Angry Beards Combat Comb

12.50

Your pussy’s hair, beard or rib. This versatile killer doesn’t care. He combs first, then he asks.

 

Description

Angry Beards Combat Comb

Angry Beards Combat Comb

A guy has to fight for a perfect bastard. With the Combat comb, you can defend your beard and hair against all the sniffing elements. This killer first combs, then asks. Tacticool construction for lightning drawing in a crisis situation. Indestructible teeth made of anti-static carbon will comb even the most intricate rolls.

KEY FEATURES:

  • Versatile comb for beard and hair
  • Quality carbon construction
  • Matte anti-static treatment
  • Tactical Design with eye on finger
  • Proudly made in the Czech Republic

Usage:

Brush in one quick, smooth motion and without further questions. You want to lose your life, but remember that every lunge can be the last, so no movement is wasted. May all the wounds be mortal.

Not sure if you are combing your beard right? We will advise you too. Lubricate thoroughly with oil or balm and start in the middle of the neck. From the bottom, work your way up and to the sides. If you get stuck, don’t try to tear him apart. Gently and smoothly untangle your beard. Then you just comb your beard from above into its original state, comb your moustache and cash.

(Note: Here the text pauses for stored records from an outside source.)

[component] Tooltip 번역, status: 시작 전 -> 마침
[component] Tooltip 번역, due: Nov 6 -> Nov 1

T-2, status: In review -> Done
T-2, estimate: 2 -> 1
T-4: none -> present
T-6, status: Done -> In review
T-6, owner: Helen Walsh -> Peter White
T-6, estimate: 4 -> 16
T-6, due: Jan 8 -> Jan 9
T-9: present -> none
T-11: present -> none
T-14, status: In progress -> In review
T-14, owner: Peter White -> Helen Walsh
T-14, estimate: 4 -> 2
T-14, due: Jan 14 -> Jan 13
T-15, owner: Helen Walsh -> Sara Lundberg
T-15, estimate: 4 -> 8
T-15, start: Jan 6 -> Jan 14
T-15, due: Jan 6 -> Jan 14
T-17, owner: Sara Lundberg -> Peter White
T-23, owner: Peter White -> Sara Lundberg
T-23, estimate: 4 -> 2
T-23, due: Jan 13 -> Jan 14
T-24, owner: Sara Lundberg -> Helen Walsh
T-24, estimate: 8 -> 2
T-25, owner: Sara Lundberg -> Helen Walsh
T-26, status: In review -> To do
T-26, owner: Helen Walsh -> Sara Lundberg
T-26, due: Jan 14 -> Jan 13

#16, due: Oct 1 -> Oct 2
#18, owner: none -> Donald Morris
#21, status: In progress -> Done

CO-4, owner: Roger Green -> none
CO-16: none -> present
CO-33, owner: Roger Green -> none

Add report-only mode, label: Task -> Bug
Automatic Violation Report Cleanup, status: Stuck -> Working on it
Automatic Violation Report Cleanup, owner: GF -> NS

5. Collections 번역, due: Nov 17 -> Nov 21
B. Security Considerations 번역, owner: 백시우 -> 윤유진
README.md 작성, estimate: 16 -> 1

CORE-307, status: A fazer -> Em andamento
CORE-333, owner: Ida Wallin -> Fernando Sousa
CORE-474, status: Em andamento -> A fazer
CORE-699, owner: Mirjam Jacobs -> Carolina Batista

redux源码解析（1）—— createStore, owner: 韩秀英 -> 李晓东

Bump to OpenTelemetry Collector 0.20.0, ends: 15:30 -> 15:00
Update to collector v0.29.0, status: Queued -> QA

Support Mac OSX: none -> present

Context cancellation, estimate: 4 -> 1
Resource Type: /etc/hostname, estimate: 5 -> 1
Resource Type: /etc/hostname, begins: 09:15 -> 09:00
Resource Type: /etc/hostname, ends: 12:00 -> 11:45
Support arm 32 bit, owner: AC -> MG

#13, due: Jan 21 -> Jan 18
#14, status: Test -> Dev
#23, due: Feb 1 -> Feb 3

A versatile ridge that is not far from a work of art. A killer who combs as soon as possible and only then asks. Your cat’s hair, beard or baby, this cat will solve everything. Virtually indestructible carbon teeth will pick up even the most intricate tangles and conglomerates. A robust tool that holds in your hand as nailed. It is a pleasure to work with him. Let’s just avoid that on the most massive beards quite short teeth can be short. So if you’re shopping extra-long, take a look at your Dual Comb partner . For everyone else, Combat is the perfect brother in arms.